DIT helped Big Little Toys in so many ways – including identifying overseas opportunities, providing advice on our distribution deals and helping us crystallise our business plan to match our market ambitions. John provided ongoing one-to-one coaching sessions, advised us on international logistics and helped us in ensuring our products met international toy safety standards.

During the Christmas period of 2016, Big Little Toys began to get initial enquiries from Australia and the US and by Christmas 2017, we had set up a dedicated Australian e-commerce site to meet the growing demand and appointed a distributor.

Big Little Toys has gone on to secure on-the-ground distributors in South Africa and New Zealand. At the same time, we were selling our products to individual customers around the world – including China, the US and Canada – through our website.

We’re now actively looking to grow our presence in several markets over the coming year, including the United States, Scandinavia and the Baltics.

My advice to a company looking to export for the first time is make the most of the wealth of support that’s available. If a small start-up from Durham can do it, anyone can.

John Doolan 

We first started working with Sarah in September 2016. Australia was a market of particular interest to Big Little Toys, and as I had worked and lived there, I was able to work alongside the British Consulate-General in Sydney to help Sarah develop an export strategy with my first-hand knowledge of the market.

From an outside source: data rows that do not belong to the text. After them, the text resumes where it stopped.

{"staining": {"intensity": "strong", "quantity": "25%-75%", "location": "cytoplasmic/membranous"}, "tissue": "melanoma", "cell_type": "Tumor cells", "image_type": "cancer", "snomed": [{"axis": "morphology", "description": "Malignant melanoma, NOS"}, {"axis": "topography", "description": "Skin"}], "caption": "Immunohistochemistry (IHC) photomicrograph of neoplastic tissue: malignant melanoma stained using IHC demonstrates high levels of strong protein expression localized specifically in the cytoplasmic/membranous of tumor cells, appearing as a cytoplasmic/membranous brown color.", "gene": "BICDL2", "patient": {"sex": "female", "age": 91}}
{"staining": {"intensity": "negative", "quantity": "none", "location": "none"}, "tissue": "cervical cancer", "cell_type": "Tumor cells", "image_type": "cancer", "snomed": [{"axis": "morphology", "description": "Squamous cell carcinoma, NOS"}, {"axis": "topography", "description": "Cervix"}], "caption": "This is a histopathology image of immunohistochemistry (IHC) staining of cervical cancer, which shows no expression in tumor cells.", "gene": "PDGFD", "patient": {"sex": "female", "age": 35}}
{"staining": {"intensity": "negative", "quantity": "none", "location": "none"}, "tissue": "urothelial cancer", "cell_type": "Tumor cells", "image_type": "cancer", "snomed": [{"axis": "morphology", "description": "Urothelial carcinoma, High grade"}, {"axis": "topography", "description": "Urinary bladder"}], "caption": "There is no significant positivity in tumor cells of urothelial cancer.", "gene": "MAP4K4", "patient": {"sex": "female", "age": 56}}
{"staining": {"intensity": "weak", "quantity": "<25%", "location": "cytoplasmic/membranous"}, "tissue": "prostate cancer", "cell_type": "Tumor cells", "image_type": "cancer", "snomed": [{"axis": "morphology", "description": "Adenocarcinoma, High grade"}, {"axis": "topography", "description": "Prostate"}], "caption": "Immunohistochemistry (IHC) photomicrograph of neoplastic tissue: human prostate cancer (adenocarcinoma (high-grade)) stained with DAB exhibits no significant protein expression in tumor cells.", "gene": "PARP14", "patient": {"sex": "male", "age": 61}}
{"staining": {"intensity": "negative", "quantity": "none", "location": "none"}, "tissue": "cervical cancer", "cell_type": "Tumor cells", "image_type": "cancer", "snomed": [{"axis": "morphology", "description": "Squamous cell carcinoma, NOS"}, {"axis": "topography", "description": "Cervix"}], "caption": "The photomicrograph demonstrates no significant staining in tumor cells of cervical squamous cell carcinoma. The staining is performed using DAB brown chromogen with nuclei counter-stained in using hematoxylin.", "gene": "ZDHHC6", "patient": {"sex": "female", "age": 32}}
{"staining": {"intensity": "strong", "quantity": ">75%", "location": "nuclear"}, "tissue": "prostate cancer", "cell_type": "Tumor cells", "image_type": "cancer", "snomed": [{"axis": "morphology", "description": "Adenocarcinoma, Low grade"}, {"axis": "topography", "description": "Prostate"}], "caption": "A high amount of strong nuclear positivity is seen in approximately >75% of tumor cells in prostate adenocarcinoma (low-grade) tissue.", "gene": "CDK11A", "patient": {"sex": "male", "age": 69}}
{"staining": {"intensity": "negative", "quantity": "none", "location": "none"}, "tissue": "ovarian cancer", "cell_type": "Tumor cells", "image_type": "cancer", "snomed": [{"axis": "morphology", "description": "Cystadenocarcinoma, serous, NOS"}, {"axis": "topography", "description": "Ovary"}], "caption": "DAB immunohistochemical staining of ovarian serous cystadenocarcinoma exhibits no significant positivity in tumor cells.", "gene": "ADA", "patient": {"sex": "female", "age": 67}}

We helped Sarah to identify routes to market – both in Australia and other territories  – and explored how the product would be received. Knowing the demands of each market means that you’re able to be effective in your export strategy, tailoring your approach for each market. We worked with her through one-on-one coaching sessions, which really helped us build a solid understanding of her company, her aspirations and her products. This allows us to provide timely support with any exporting challenges she may come across.

I saw huge opportunity for international success with Big Little Toys. Its products translate globally and the idea of a product that promotes family bonding means that it is naturally set apart in the toy market. On top of that, Sarah’s sheer determination to seek support and overcome hurdles means she was already setting herself up to succeed.

Our main advice to Sarah, and other exporters, is to research, research, research. If you’re well prepared, then you’ll be in the best possible position to tackle any challenges you come across at home and abroad. DIT can help by sharing their insight and by pointing you in the right direction for answers.
Sarah and I are still meeting regularly, and DIT is now looking at how we can help Big Little Toys address the next stage of their exporting journey into new territories.